[Opening Data in this exercise section]

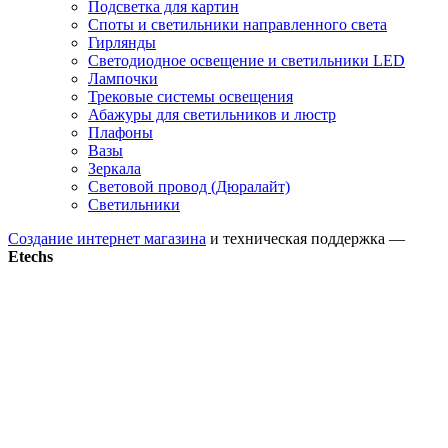
Подсветка для картин
Споты и светильники направленного света
Гирлянды
Светодиодное освещение и светильники LED
Лампочки
Трековые системы освещения
Абажуры для светильников и люстр
Плафоны
Вазы
Зеркала
Световой провод (Дюралайт)
Светильники
Создание интернет магазина
и техническая поддержка —
Etechs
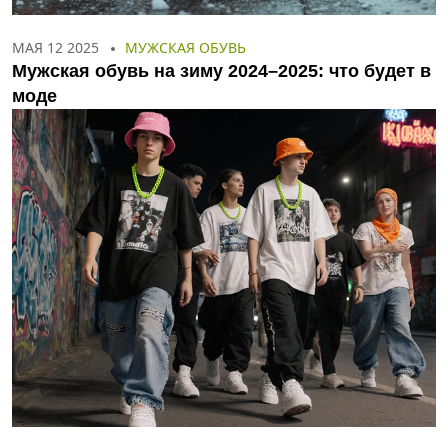
МАЯ 12 2025
МУЖСКАЯ ОБУВЬ
Мужская обувь на зиму 2024–2025: что будет в
моде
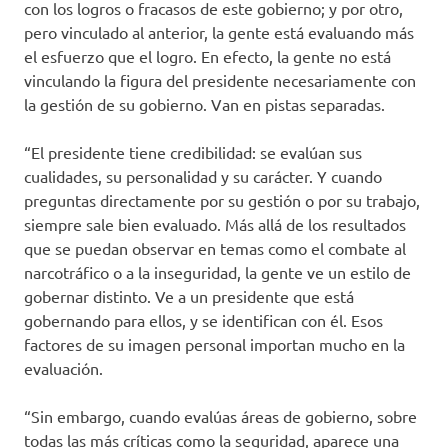
con los logros o fracasos de este gobierno; y por otro,
pero vinculado al anterior, la gente está evaluando más
el esfuerzo que el logro. En efecto, la gente no está
vinculando la figura del presidente necesariamente con
la gestión de su gobierno. Van en pistas separadas.
“El presidente tiene credibilidad: se evalúan sus
cualidades, su personalidad y su carácter. Y cuando
preguntas directamente por su gestión o por su trabajo,
siempre sale bien evaluado. Más allá de los resultados
que se puedan observar en temas como el combate al
narcotráfico o a la inseguridad, la gente ve un estilo de
gobernar distinto. Ve a un presidente que está
gobernando para ellos, y se identifican con él. Esos
factores de su imagen personal importan mucho en la
evaluación.
“Sin embargo, cuando evalúas áreas de gobierno, sobre
todas las más críticas como la seguridad, aparece una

[Closing Data in this exercise section]

Repeat every line above word for word, but leave out the pictures.

§ **Expected answer**:
Подсветка для картин
Споты и светильники направленного света
Гирлянды
Светодиодное освещение и светильники LED
Лампочки
Трековые системы освещения
Абажуры для светильников и люстр
Плафоны
Вазы
Зеркала
Световой провод (Дюралайт)
Светильники
Создание интернет магазина
и техническая поддержка —
Etechs
МАЯ 12 2025
МУЖСКАЯ ОБУВЬ
Мужская обувь на зиму 2024–2025: что будет в
моде
con los logros o fracasos de este gobierno; y por otro,
pero vinculado al anterior, la gente está evaluando más
el esfuerzo que el logro. En efecto, la gente no está
vinculando la figura del presidente necesariamente con
la gestión de su gobierno. Van en pistas separadas.
“El presidente tiene credibilidad: se evalúan sus
cualidades, su personalidad y su carácter. Y cuando
preguntas directamente por su gestión o por su trabajo,
siempre sale bien evaluado. Más allá de los resultados
que se puedan observar en temas como el combate al
narcotráfico o a la inseguridad, la gente ve un estilo de
gobernar distinto. Ve a un presidente que está
gobernando para ellos, y se identifican con él. Esos
factores de su imagen personal importan mucho en la
evaluación.
“Sin embargo, cuando evalúas áreas de gobierno, sobre
todas las más críticas como la seguridad, aparece una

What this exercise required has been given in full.